ACTIVITY:
Your copy should repeat the data that follows exactly and contain no image.

INFORMATION SUPPLIED:
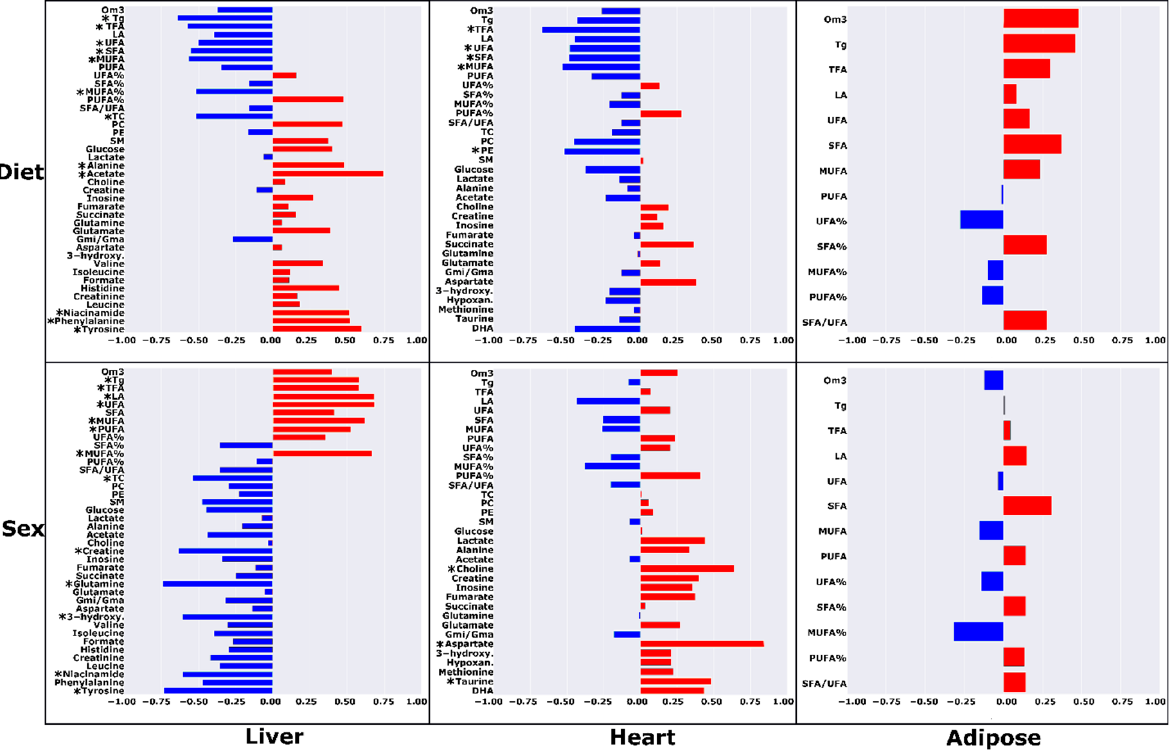
Figure 5. Correlations between metabolite concentration levels with diet and sex in high-fat ad libitum (HF-AD) and time-restricted morning (HF-AM) dietary groups. For dietary partial correla- tions, metabolites with negative coefficients are lower in HF-AM, and with positive correlation co- efficients are higher compared to HF-AD. For sex partial correlations, metabolites with positive correlation coefficients are higher in females, and vice versa for negative coefficients compared to males. The metabolites with significant partial correlations ( p < 0.05) are denoted with asterisks (*). Abbreviations: Tg = triglycerides; PC = phosphatidylcholine; SM = sphingomyelin; PE = phospha- tidylethanolamine; LA = linoleic acid; DHA = docosahexaenoic acid; MUFA = monounsaturated fatty acids; PUFA = polyunsaturated fatty acids; UFA = unsaturated fatty acids; SFA = saturated fatty acids; Om3 = omega-3 fatty acids; TFA = total fatty acids; TC = total cholesterol; 3-hydroxy. = 3-hydroxybutyrate; Hypoxan. = hyphoxanthine; Gmi/Gma = ratio of glutamine to glutamate.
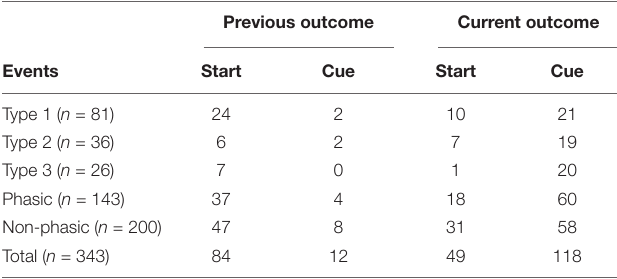
TABLE 1 | Number of neurons modulated by behavioral outcome. Previous outcome Current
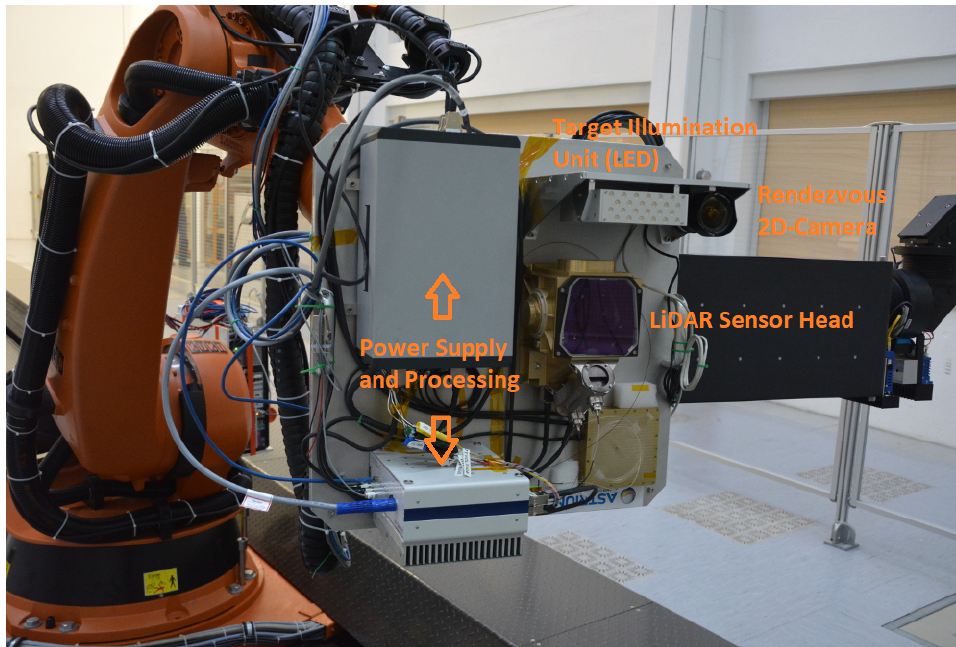
Figure 12. Sensor setup for the DEOS test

RESPONSE TO THIS TASK:
Figure 5. Correlations between metabolite concentration levels with diet and sex in high-fat ad libitum (HF-AD) and time-restricted morning (HF-AM) dietary groups. For dietary partial correla- tions, metabolites with negative coefficients are lower in HF-AM, and with positive correlation co- efficients are higher compared to HF-AD. For sex partial correlations, metabolites with positive correlation coefficients are higher in females, and vice versa for negative coefficients compared to males. The metabolites with significant partial correlations ( p < 0.05) are denoted with asterisks (*). Abbreviations: Tg = triglycerides; PC = phosphatidylcholine; SM = sphingomyelin; PE = phospha- tidylethanolamine; LA = linoleic acid; DHA = docosahexaenoic acid; MUFA = monounsaturated fatty acids; PUFA = polyunsaturated fatty acids; UFA = unsaturated fatty acids; SFA = saturated fatty acids; Om3 = omega-3 fatty acids; TFA = total fatty acids; TC = total cholesterol; 3-hydroxy. = 3-hydroxybutyrate; Hypoxan. = hyphoxanthine; Gmi/Gma = ratio of glutamine to glutamate.
TABLE 1 | Number of neurons modulated by behavioral outcome. Previous outcome Current
Figure 12. Sensor setup for the DEOS test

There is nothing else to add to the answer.